During the last 15 years there has been much artifacts and human remains returned to the Cheyenne Sand Creek descendants through the NAGPRA (Native American and Graves Repatriation Act) through tribal appointed representatives and the Sand Creek descendants are today still requesting reports on this so much more history can be added to the massacre by families,

The Ft. Marion POW project will be working in this area as the POWs were all Sand Creek Massacre descendants and descendants of the Washita Massacre.

Information on the students that attended Carlisle Indian School and other boarding schools from 1879-1930 will be researched and compiled as these students were Ft. Marion, Sand Creek Massacre, and Washita Massacre descendants also.
Oral stories from the descendants will be added to the POW project.)
(Sipes Notes On Sand Creek, 2004)

Watonga Republican Newspaper, March 31, 1921, (Thursday).
White Fool died Monday last. Matches Woman, 89, wife survives him.
He was probably the last of the chiefs who fought at the Battle of the Washita.

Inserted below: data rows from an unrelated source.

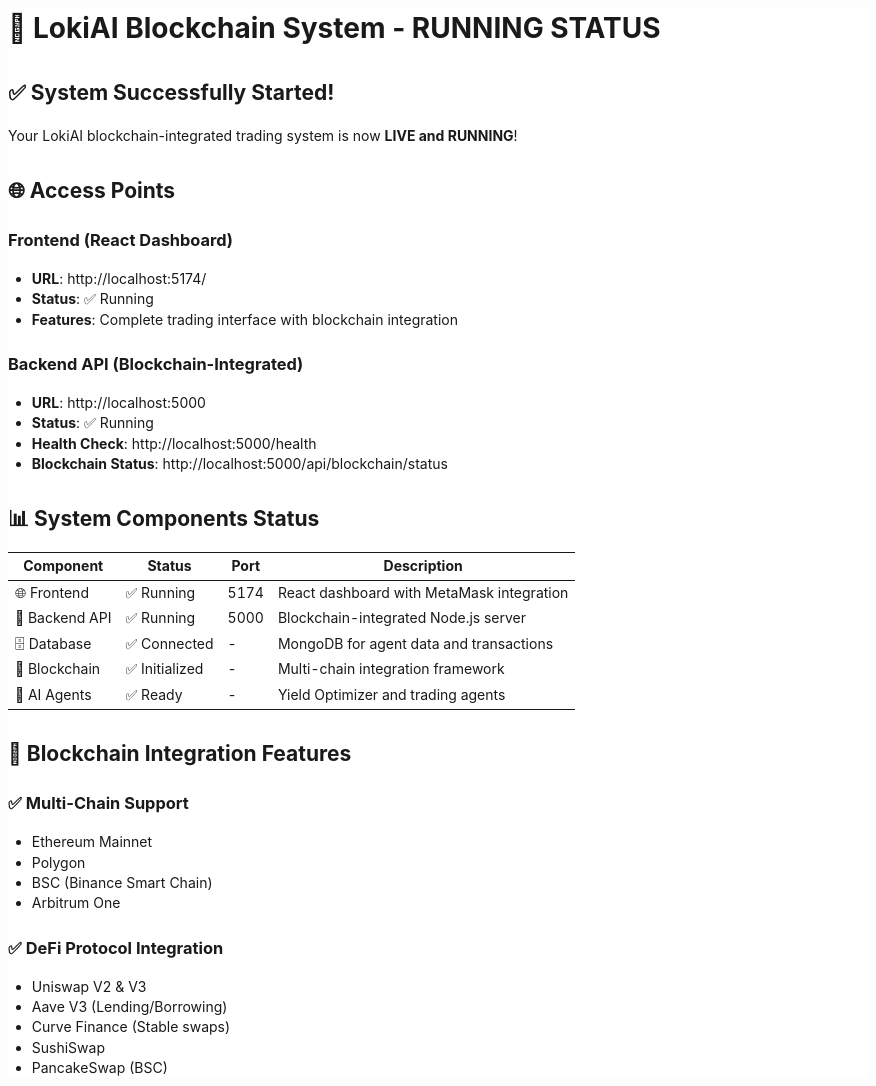 # 🎉 LokiAI Blockchain System - RUNNING STATUS

## ✅ System Successfully Started!

Your LokiAI blockchain-integrated trading system is now **LIVE and RUNNING**!

## 🌐 **Access Points**

### Frontend (React Dashboard)
- **URL**: http://localhost:5174/
- **Status**: ✅ Running
- **Features**: Complete trading interface with blockchain integration

### Backend API (Blockchain-Integrated)
- **URL**: http://localhost:5000
- **Status**: ✅ Running  
- **Health Check**: http://localhost:5000/health
- **Blockchain Status**: http://localhost:5000/api/blockchain/status

## 📊 **System Components Status**

| Component | Status | Port | Description |
|-----------|--------|------|-------------|
| 🌐 Frontend | ✅ Running | 5174 | React dashboard with MetaMask integration |
| 🔧 Backend API | ✅ Running | 5000 | Blockchain-integrated Node.js server |
| 🗄️ Database | ✅ Connected | - | MongoDB for agent data and transactions |
| 🔗 Blockchain | ✅ Initialized | - | Multi-chain integration framework |
| 🤖 AI Agents | ✅ Ready | - | Yield Optimizer and trading agents |

## 🔗 **Blockchain Integration Features**

### ✅ **Multi-Chain Support**
- Ethereum Mainnet
- Polygon 
- BSC (Binance Smart Chain)
- Arbitrum One

### ✅ **DeFi Protocol Integration**
- Uniswap V2 & V3
- Aave V3 (Lending/Borrowing)
- Curve Finance (Stable swaps)
- SushiSwap
- PancakeSwap (BSC)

Text Copyright (c) 2004 Sipe/Berthrong Cheyenne Collections.

Watonga Republican Newspaper, April 14, 1921.
Matches Woman, who was married to White Fool, 65 years ago in Colorado was wounded at the Battle of the Washita. Living on the White Fool allotment near Watonga.

Text Copyright (c) 2004 Sipe/Berthrong Cheyenne Collections.

Watonga Republican Newspaper, Sept. 18, 1930.
Charles J. Brill enroute to the site of the Battle of the Washita near Cheyenne, Oklahoma. Interviewed Chief Magpie and Little Beaver, Cheyenne warriors.

Text Copyright (c) 2004 Sipe/Berthrong Cheyenne Collections.
 

Watonga Republican Newspaper, Sept. 18, 1930.
Charles J. Brill enroute to the site of the Battle of the Washita near Cheyenne, Oklahoma. Interviewed Chief Magpie and Little Beaver, Cheyenne warriors.

Text Copyright (c) 2004 Sipe/Berthrong Cheyenne Collections.

Arapahoe Bee, May 14, 1939.
Mrs. Black Wolf, who died at the age of 80 on her allotment near Clinton was one of the few who escaped the massacre on the Washita River near the town of Cheyenne in Roger Mills County in 1868.
........Another Indian who escaped was Stacy Riggs, well known in Custer and ajoining counties. Stacy was 12 years old at the time of the Washita massacre he relates.

Text Copyright (c) 2004 Sipe/Berthrong Cheyenne Collections.

Geary Times-Journal, Aug. 19, 1920.
Thunder Bull, prominent Cheyenne of the old days, died about three weeks ago at his home near the Seger Indian School. He was a scout, at the Custer fight, Indian Policeman at Seger Agency and well liked among prominent whites and had many friends among several tribes. He was about 60 years old.